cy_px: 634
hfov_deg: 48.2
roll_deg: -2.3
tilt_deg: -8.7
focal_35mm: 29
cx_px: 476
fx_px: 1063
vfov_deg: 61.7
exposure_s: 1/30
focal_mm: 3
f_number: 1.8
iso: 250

----

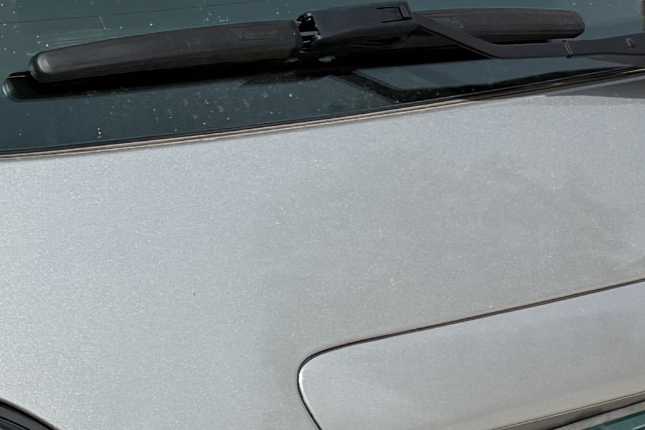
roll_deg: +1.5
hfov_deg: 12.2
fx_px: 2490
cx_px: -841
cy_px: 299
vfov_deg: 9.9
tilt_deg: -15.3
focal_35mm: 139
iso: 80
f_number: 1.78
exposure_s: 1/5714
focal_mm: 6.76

----

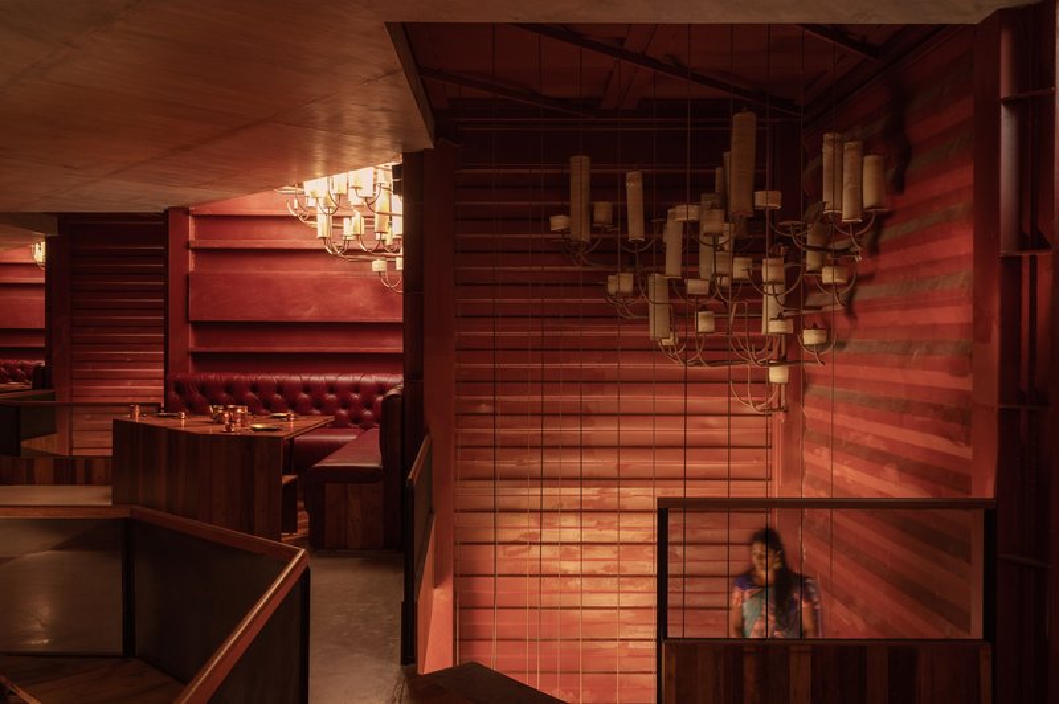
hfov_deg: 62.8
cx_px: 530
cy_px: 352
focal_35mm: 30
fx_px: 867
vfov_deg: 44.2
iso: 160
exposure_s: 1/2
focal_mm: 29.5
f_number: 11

----

TRY IT:
Retype the records above, but only those lines that fall between the line containing "hfov_deg: 62.8" and the line containing "f_number: 11", with both of those lines included, exactly as written.

RESPONSE TO THIS EXERCISE:
hfov_deg: 62.8
cx_px: 530
cy_px: 352
focal_35mm: 30
fx_px: 867
vfov_deg: 44.2
iso: 160
exposure_s: 1/2
focal_mm: 29.5
f_number: 11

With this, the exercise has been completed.